0

I currently use iTextSharp to read in some PDF files and parse them by using the string I receive. I have encountered a strange behavior with some PDF files. When getting the string back of a for example 4 page PDF, the string is filled with the pages in the following order:

1 2 1 3 1 4

My code for reading the files is as follows:

using (PdfReader reader = new PdfReader(fileStream))
{
     StringBuilder sb = new StringBuilder();

     ITextExtractionStrategy strategy = new SimpleTextExtractionStrategy();
     for (int page = 0; page < reader.NumberOfPages; page++)
     {
         string text = PdfTextExtractor.GetTextFromPage(reader, page + 1, strategy);
         if (!string.IsNullOrWhiteSpace(text))
             sb.Append(Encoding.UTF8.GetString(Encoding.Convert(Encoding.Default, Encoding.UTF8, Encoding.Default.GetBytes(text))));
     }

     Debug.WriteLine(sb.ToString());
}

Here is a link to a file with which this behaviour occurs:

https://onedrive.live.com/redir?resid=D9FEFF3BF45E05FD!1536&authkey=!AFLRlskAvlg89yY&ithint=file%2cpdf

Hope you guys can help me out!

Y C
  • 103
  • 7
  • I don't have an answer for you but I can tell you that the line that does all your transcoding is actually incorrect (although most examples on the internet seem to use it still) and will break very easily. See [this post](http://stackoverflow.com/a/10191879/231316) for more details but basically, `text` is a 100% perfect .Net string at the moment you get it out of a PDF, guaranteed. At best, the transcoding will do nothing and at worst you'll turn text into gibberish. – Chris Haas May 12 '15 at 14:10
  • When I was creating the sample I was looking at the line and thought as much, but because it is part of so many samples I left it in for reference sake. I changed it though and it didn't make a difference. – Y C May 12 '15 at 14:28
  • 1
    Another thing is that text extraction strategies generally aren't intended to be reused (unless you have a specific reason to). The reason for this is that they don't have an explicit "new page" command that wipes their internal state. By reusing that object you are actually working in "append mode". Instead of instantiating it outside of the loop try creating a new one each time `var text = PdfTextExtractor.GetTextFromPage(reader, page + 1, new SimpleTextExtractionStrategy());` – Chris Haas May 12 '15 at 15:02
  • As @ChrisHaas says, by reusing the strategy you add the content of all pages to the strategy. Thus, your `StringBuilder` eventually should not merely contain *1 2 1 3 1 4* but instead *1 1 2 1 2 3 1 2 3 4*. – mkl May 12 '15 at 15:30

1 Answers1

0

Thanks to Chris Haas I found out was going wrong. The samples found online on how to use iTextSharp.Pdf are incorrect or incorrect for my implementation.

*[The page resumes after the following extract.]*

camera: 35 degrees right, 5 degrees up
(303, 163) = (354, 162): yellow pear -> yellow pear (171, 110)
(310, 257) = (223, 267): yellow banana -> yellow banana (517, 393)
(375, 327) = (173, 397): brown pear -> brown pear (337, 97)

The SimpleTextExtractionStrategy needs to be instantiated for every page you try to read. Not doing this will multiply each previous page in the resulting string.

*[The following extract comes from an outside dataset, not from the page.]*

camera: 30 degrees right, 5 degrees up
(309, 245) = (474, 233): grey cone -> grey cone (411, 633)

Also the line where the StringBuilder is being appended can be changed from:

sb.Append(Encoding.UTF8.GetString(Encoding.Convert(Encoding.Default, Encoding.UTF8, Encoding.Default.GetBytes(text))));

to

sb.Append(text);

Thus the following code gives the correct result:

using (PdfReader reader = new PdfReader(fileStream))
{
    StringBuilder sb = new StringBuilder();

    for (int page = 0; page < reader.NumberOfPages; page++)
    {
        string text = PdfTextExtractor.GetTextFromPage(reader, page + 1, new SimpleTextExtractionStrategy());
        if (!string.IsNullOrWhiteSpace(text))
            sb.Append(text);
    }
    Debug.WriteLine(sb.ToString());                    
}
Y C
  • 103
  • 7